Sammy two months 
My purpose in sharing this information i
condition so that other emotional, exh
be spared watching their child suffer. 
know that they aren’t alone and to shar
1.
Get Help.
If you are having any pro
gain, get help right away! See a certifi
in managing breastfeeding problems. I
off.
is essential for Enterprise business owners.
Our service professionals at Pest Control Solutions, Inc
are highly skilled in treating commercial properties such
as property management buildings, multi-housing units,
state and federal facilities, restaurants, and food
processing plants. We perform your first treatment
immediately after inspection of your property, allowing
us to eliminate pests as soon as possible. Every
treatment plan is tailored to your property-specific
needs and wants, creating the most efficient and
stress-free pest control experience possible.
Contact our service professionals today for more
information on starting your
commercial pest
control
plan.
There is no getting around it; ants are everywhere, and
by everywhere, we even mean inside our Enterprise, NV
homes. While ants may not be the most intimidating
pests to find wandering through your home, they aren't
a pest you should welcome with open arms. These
+--
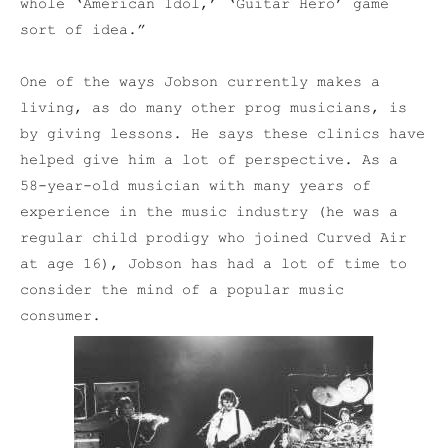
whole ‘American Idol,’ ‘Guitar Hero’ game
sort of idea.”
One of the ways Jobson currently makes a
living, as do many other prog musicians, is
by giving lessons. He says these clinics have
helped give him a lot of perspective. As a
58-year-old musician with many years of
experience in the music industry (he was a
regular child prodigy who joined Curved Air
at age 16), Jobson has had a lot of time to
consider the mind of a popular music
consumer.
+--
*Task goal*:
Format the entries from the line with "Sammy two months" up to and including the line with "is essential for Enterprise business owners." as a Markdown table with the columns Row and Line. Put the row number under Row and the line's text under Line, and leave out any blank lines.

*Solution*:
| Row | Line |
|---|---|
| 1 | Sammy two months  |
| 2 | My purpose in sharing this information i |
| 3 | condition so that other emotional, exh |
| 4 | be spared watching their child suffer.  |
| 5 | know that they aren’t alone and to shar |
| 6 | 1. |
| 7 | Get Help. |
| 8 | If you are having any pro |
| 9 | gain, get help right away! See a certifi |
| 10 | in managing breastfeeding problems. I |
| 11 | off. |
| 12 | is essential for Enterprise business owners. |